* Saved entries
┄┄┄┄┄┄┄┄┄┄
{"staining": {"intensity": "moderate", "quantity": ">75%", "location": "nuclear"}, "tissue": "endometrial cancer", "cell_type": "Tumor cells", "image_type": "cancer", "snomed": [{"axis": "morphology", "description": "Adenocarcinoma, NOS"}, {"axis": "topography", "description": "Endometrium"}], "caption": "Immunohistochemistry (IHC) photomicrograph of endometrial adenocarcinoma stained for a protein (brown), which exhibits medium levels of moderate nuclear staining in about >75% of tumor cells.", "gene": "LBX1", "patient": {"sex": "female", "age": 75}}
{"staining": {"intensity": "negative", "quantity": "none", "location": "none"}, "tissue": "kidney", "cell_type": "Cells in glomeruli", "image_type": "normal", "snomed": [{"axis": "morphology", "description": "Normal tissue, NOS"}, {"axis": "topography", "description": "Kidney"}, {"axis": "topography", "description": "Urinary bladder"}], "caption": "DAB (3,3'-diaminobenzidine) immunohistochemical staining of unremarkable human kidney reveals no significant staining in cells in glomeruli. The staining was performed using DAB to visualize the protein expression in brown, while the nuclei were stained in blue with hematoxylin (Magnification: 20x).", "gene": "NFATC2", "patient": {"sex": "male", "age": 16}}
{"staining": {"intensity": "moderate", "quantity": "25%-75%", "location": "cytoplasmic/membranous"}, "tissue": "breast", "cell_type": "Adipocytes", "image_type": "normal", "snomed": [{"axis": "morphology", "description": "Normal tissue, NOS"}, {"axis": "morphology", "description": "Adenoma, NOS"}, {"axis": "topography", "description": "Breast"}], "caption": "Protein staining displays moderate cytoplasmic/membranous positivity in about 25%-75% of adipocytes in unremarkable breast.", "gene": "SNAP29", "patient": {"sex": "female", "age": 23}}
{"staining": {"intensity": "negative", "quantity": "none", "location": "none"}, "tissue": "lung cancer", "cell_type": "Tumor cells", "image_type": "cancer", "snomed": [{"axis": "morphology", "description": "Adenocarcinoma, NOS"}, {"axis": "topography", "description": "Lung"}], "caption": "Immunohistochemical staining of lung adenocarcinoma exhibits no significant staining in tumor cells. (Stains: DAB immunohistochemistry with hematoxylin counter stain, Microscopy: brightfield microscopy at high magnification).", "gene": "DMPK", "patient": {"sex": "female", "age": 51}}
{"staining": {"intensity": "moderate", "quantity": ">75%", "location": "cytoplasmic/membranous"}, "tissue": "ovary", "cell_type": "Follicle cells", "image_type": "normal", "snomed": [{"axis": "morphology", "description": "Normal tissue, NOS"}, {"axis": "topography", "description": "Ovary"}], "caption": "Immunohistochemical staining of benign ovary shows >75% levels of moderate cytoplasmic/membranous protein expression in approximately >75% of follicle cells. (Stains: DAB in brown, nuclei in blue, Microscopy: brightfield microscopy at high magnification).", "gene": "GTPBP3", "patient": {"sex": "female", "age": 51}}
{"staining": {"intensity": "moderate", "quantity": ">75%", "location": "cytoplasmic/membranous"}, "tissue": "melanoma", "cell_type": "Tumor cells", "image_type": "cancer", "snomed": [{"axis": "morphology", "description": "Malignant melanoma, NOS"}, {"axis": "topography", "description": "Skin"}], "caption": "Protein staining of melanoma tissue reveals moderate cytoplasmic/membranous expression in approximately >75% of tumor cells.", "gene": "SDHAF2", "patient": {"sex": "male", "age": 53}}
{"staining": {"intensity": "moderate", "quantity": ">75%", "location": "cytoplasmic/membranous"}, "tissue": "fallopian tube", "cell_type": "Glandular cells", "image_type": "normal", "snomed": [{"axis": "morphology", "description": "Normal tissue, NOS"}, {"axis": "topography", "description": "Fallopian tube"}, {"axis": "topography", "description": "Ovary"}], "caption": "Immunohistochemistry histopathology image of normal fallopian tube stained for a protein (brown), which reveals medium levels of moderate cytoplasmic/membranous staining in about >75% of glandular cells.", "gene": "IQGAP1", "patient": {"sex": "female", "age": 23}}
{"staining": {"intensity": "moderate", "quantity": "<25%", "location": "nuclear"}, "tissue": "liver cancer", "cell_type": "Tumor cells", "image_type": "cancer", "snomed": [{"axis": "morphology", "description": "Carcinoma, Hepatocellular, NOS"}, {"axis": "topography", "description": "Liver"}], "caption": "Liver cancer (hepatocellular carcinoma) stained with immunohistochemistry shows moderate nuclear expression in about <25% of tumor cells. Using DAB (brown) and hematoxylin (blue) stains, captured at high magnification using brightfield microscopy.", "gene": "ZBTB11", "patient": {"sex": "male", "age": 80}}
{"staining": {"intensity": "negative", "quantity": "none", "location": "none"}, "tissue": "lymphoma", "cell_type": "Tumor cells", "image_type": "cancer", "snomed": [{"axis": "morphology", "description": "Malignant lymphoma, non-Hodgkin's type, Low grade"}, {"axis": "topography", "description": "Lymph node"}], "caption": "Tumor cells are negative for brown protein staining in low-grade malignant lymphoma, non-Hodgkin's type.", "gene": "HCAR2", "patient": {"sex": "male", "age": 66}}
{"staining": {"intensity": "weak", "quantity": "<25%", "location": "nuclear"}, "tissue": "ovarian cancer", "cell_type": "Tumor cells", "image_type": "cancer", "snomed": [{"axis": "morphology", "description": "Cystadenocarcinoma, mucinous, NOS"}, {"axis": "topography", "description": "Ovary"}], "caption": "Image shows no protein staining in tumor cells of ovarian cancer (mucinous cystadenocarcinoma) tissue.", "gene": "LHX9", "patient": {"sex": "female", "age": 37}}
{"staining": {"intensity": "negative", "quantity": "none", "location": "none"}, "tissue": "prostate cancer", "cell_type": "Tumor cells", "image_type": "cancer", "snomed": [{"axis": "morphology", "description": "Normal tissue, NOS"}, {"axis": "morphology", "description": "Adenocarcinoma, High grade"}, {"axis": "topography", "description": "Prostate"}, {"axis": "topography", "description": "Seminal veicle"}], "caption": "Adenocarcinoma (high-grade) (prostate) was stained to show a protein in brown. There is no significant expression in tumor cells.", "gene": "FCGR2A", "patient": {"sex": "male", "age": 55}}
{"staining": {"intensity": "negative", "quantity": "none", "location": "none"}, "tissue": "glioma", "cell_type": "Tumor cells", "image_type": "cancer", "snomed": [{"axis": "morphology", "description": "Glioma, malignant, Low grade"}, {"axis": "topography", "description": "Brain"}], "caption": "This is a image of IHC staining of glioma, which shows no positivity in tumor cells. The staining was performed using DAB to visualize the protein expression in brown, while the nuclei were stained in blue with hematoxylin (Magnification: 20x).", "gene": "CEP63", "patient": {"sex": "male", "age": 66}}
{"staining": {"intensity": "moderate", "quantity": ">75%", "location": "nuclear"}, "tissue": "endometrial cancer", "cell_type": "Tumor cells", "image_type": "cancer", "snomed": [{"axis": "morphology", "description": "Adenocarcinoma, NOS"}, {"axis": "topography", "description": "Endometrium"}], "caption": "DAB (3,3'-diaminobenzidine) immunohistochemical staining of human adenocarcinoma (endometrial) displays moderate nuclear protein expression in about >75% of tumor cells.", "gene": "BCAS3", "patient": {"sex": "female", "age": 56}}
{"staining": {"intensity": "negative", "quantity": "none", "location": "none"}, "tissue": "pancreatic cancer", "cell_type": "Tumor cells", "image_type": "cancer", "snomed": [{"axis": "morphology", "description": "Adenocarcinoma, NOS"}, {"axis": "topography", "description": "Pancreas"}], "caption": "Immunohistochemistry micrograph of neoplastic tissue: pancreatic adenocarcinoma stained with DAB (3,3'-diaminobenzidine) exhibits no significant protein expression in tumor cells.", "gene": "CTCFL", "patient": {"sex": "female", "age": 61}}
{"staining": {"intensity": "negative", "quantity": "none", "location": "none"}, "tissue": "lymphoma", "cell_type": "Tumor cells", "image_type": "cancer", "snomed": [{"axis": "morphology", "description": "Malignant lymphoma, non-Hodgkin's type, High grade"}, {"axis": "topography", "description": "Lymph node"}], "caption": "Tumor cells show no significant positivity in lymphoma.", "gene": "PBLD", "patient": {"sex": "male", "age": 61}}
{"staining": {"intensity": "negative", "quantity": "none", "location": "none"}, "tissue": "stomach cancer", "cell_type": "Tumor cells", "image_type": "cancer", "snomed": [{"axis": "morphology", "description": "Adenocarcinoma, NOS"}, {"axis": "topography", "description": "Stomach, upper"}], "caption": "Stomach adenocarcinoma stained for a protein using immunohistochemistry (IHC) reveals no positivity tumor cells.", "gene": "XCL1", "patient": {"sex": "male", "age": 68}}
┄┄┄┄┄┄┄┄┄┄
* Problem statement
What lines above contain the string "node"? Copy all of them.

* Written answer
{"staining": {"intensity": "negative", "quantity": "none", "location": "none"}, "tissue": "lymphoma", "cell_type": "Tumor cells", "image_type": "cancer", "snomed": [{"axis": "morphology", "description": "Malignant lymphoma, non-Hodgkin's type, Low grade"}, {"axis": "topography", "description": "Lymph node"}], "caption": "Tumor cells are negative for brown protein staining in low-grade malignant lymphoma, non-Hodgkin's type.", "gene": "HCAR2", "patient": {"sex": "male", "age": 66}}
{"staining": {"intensity": "negative", "quantity": "none", "location": "none"}, "tissue": "lymphoma", "cell_type": "Tumor cells", "image_type": "cancer", "snomed": [{"axis": "morphology", "description": "Malignant lymphoma, non-Hodgkin's type, High grade"}, {"axis": "topography", "description": "Lymph node"}], "caption": "Tumor cells show no significant positivity in lymphoma.", "gene": "PBLD", "patient": {"sex": "male", "age": 61}}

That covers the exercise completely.